The German abbot who was instructed to remove the cross he was wearing when he accompanied a German Cabinet member to visit the Western Wall in Jerusalem told Ynet Thursday that the incident is part of a changed atmosphere of the government toward the Christian community in Israel and a denial that it is a holy city for three religions.
Nikodemus Schnabel, a high-ranking member of the Benedictine Order serving as the abbot of the Dormition Abbey in Jerusalem, escorted German Education Minister Bettina Stark-Watzinger Wednesday on her visit to the holy Jewish site when he was approached by an usher and told he must remove his cross which she saw as a provocation, despite his explanation that he was a man of the Church.
"It was a very strange experience," Schnabel told Ynet. The incident occurred as he was escorting the German government minister to the Dung Gate where a car was waiting for her – and it took place in the public plaza behind the area set aside for prayer.
"This is for me really a bizarre moment because I had no intention to pray, only to cross the public space as I am dressed every day," he said of his interaction with an usher from the Western Wall Heritage Foundation.
"I said, ‘look, this is how I dress. I don’t want to provoke anybody. It’s a kind of religious freedom. But I… for example, if you, as a Jew, come to my place and you wear a kippah, fine. If you’d like to come barefoot, fine. You know, this is um… I’m very open-minded. But again, we’re not talking about that I am entering a sacred space of another religion. But this is public space," he said.
Schnabel acknowledges that he was likely dealing with an "over-zealous official," but that it was not his first time walking in the Western Wall plaza and he has never been asked to cover his cross.
The Western Wall Heritage Foundation later issued an apology for the incident. "We apologize for any distress caused. The Western Wall is open to all. It should be emphasized that there are no regulations regarding this matter at the Western Wall Plaza. The usher approached and politely asked if it would be possible to cover the cross to prevent any discomfort, as has recently occurred in the Old City, out of a desire to respect both the visitor and the site. When he refused, entry was obviously not denied, and the usher respected the decision and continued on her way," read a statement from the foundation, which oversees the holy site.

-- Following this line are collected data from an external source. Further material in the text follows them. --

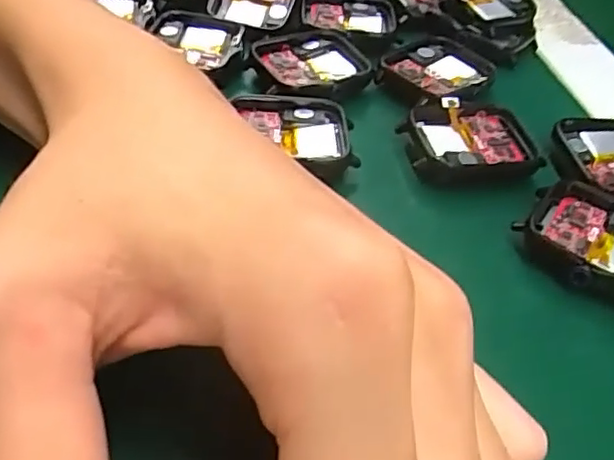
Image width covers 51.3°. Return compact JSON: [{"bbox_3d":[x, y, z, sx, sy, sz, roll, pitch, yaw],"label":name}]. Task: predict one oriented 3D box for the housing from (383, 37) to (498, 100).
[{"bbox_3d":[0.054,-0.067,0.263,0.040,0.006,0.037,-26,54,-33],"label":"housing"}]

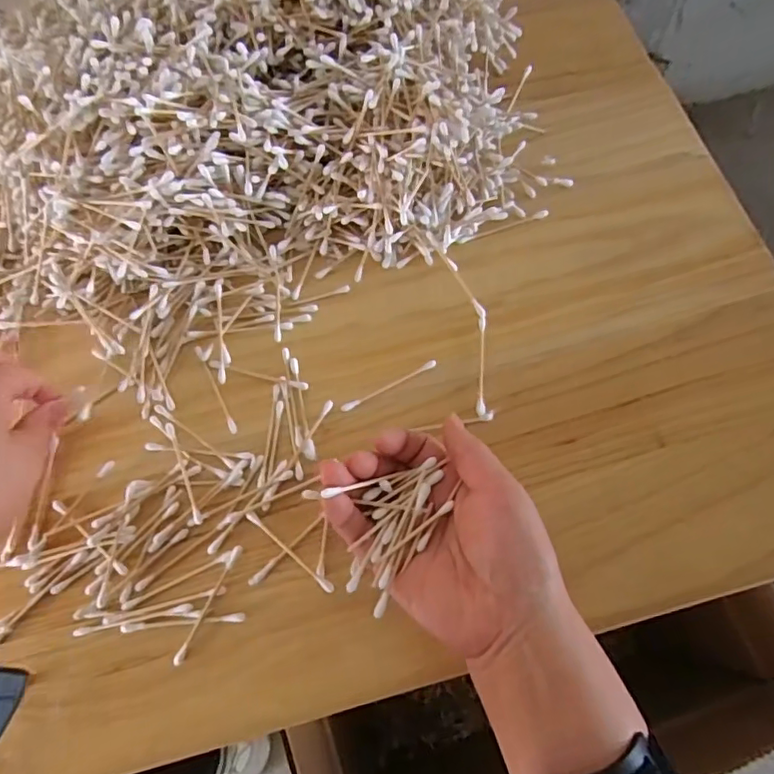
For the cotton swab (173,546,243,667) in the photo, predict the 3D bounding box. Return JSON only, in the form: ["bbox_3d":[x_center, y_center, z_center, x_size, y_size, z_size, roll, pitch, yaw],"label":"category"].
[{"bbox_3d":[-0.105,0.128,0.333,0.006,0.004,0.072,23,73,10],"label":"cotton swab"}]

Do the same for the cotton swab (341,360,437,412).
[{"bbox_3d":[0.002,-0.001,0.380,0.071,0.004,0.006,-27,71,-8],"label":"cotton swab"}]

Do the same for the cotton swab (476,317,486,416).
[{"bbox_3d":[0.064,-0.016,0.381,0.006,0.004,0.071,3,70,3],"label":"cotton swab"}]

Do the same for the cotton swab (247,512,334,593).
[{"bbox_3d":[-0.059,0.100,0.342,0.070,0.004,0.006,39,76,14],"label":"cotton swab"}]

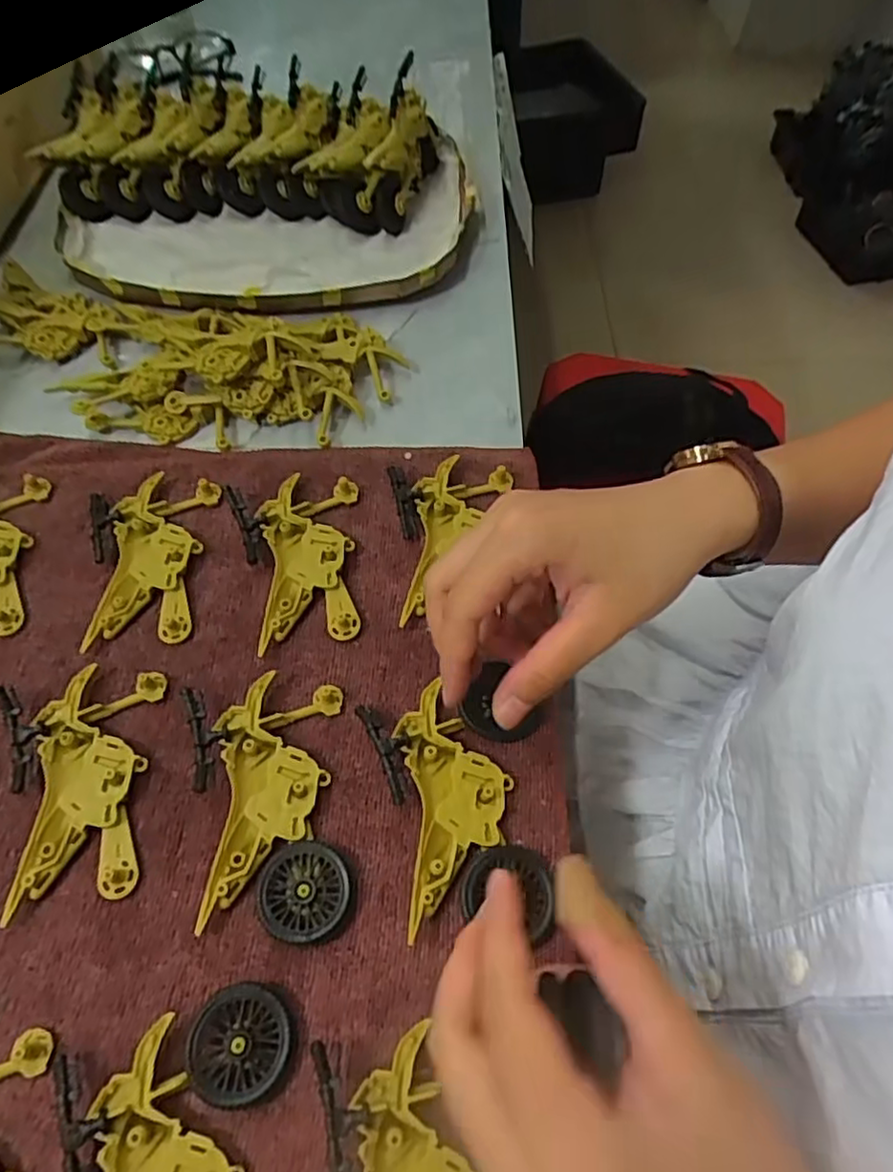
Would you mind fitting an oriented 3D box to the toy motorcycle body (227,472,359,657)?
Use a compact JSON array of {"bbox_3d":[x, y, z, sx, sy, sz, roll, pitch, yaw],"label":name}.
[{"bbox_3d":[-0.076,-0.015,0.355,0.061,0.013,0.096,-7,60,-7],"label":"toy motorcycle body"}]

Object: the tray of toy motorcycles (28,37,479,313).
[{"bbox_3d":[-0.135,-0.299,0.500,0.302,0.068,0.222,-1,60,-3],"label":"tray of toy motorcycles"}]

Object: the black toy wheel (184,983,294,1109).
[{"bbox_3d":[-0.075,0.167,0.248,0.037,0.011,0.035,1,59,-2],"label":"black toy wheel"}]

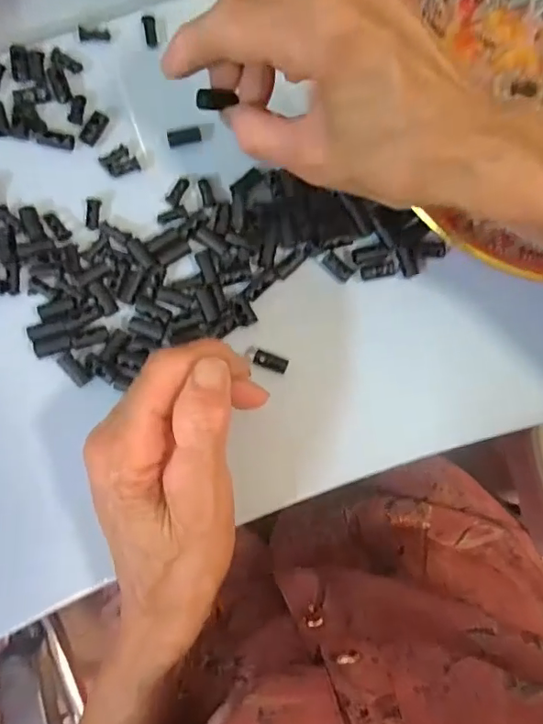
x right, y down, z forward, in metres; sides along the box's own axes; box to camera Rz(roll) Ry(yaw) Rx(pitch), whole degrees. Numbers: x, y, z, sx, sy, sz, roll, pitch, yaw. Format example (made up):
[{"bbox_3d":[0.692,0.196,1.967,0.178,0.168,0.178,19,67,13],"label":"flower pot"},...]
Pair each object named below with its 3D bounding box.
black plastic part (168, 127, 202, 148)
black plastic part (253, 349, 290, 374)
[{"bbox_3d":[-0.047,-0.122,0.284,0.018,0.005,0.007,-14,86,-7],"label":"black plastic part"},{"bbox_3d":[0.000,0.000,0.275,0.018,0.004,0.008,21,83,-4],"label":"black plastic part"}]

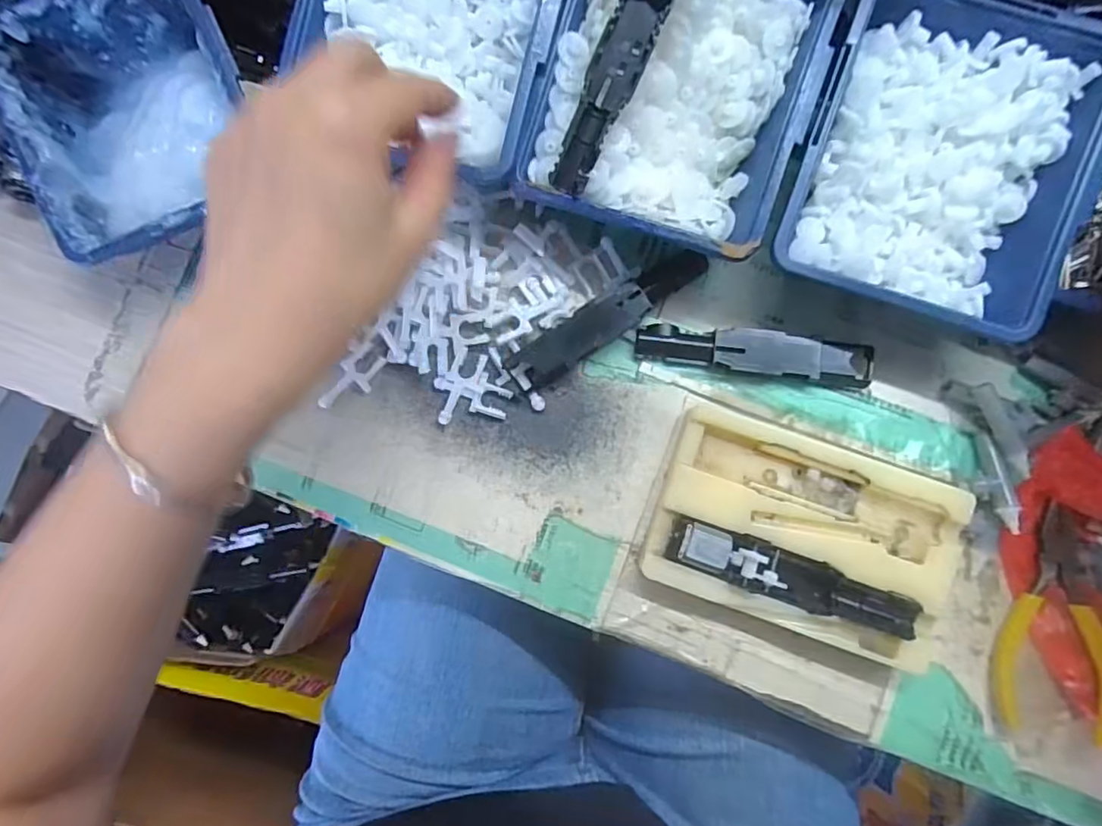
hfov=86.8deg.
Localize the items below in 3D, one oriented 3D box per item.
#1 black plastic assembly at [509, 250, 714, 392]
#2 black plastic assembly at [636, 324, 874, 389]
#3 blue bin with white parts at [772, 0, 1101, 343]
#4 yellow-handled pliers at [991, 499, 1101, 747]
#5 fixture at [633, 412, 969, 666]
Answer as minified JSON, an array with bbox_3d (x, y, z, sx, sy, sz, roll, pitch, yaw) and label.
[{"bbox_3d":[0.032,-0.052,0.303,0.110,0.014,0.023,-35,85,-3],"label":"black plastic assembly"},{"bbox_3d":[0.104,-0.030,0.299,0.118,0.013,0.022,6,84,2],"label":"black plastic assembly"},{"bbox_3d":[0.179,-0.112,0.274,0.122,0.059,0.137,18,85,3],"label":"blue bin with white parts"},{"bbox_3d":[0.242,0.099,0.278,0.043,0.018,0.105,6,84,2],"label":"yellow-handled pliers"},{"bbox_3d":[0.121,0.059,0.284,0.137,0.027,0.088,18,85,3],"label":"fixture"}]

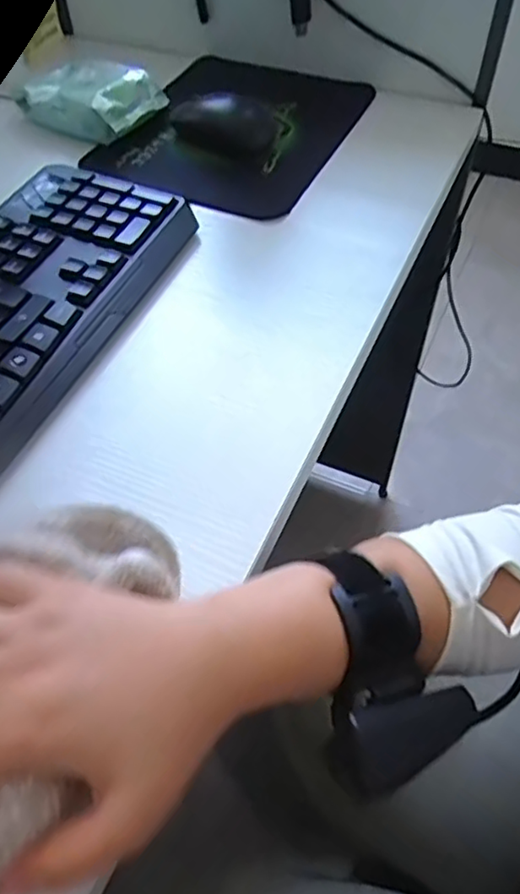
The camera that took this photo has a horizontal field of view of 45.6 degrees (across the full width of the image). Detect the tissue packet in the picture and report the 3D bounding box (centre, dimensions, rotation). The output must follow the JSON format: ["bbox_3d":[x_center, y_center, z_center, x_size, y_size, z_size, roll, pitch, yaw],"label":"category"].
[{"bbox_3d":[-0.164,-0.334,0.592,0.121,0.040,0.088,32,60,22],"label":"tissue packet"}]

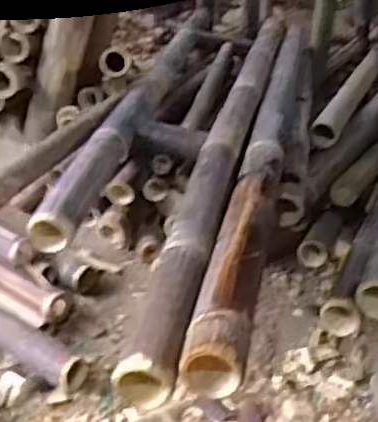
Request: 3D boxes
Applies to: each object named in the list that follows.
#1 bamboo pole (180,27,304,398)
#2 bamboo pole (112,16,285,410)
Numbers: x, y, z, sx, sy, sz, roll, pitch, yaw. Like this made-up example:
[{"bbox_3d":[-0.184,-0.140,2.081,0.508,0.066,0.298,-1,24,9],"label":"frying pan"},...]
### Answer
[{"bbox_3d":[0.144,-0.128,1.185,0.067,0.056,1.304,10,27,7],"label":"bamboo pole"},{"bbox_3d":[0.087,-0.173,1.253,0.075,0.064,1.490,10,27,7],"label":"bamboo pole"}]

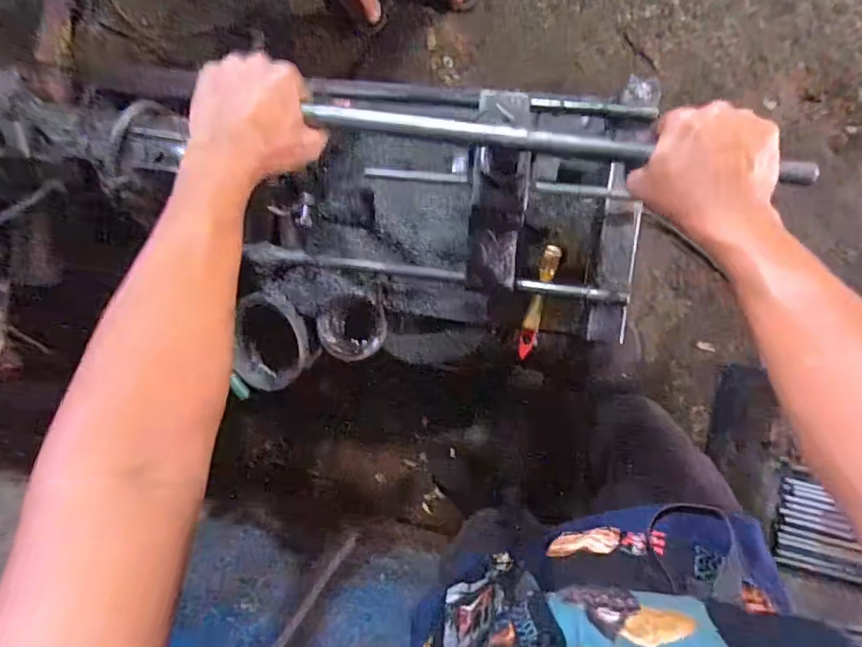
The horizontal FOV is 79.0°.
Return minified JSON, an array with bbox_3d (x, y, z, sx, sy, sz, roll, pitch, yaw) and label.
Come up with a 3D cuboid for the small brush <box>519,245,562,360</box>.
[{"bbox_3d":[0.135,-0.026,0.660,0.023,0.024,0.146,15,93,7],"label":"small brush"}]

Schnabel says the incident is part of a larger problem.
"The point is, of course, yesterday’s incident is a minor incident. To be honest, this is not my daily problem. I can say: 'okay, misunderstanding, ok, fine.' But the point is, you know, from the beginning of the year, there are many spitting attacks on me, verbal attacks, people who really push me. And you know, it’s a part of a whole atmosphere that changed in a not very good direction," he told Ynet.
The abbot says he has received "great signs of solidarity from civil society, (including from) many of my Jewish friends," which he calls "heart touching."
But there has been total silence from the government, which he says makes him "a little bit tired and sad."
He adds: "Because I view Jerusalem as a holy city for three religions and also a city where non-believers are welcome and I have the feeling there’s really atmosphere changing toward a direction that’s not good for this city. Denying my presence here, not accepting that Christianity, or Islam or different kinds of Judaism, that they are not an integral part of Jerusalem. Jerusalem is holy to three religions. And so, to be honest, yes, the incident is a minor thing, forget it. But if you know what I experienced the last weeks and months, then maybe you can understand that I am a little bit more sensitive."
Schnabel has been leading a campaign in Germany and among Christians around the world to inform them of the difficult situations Christians in Israel are in and the growing number of incidents of abuse and attack that they endure.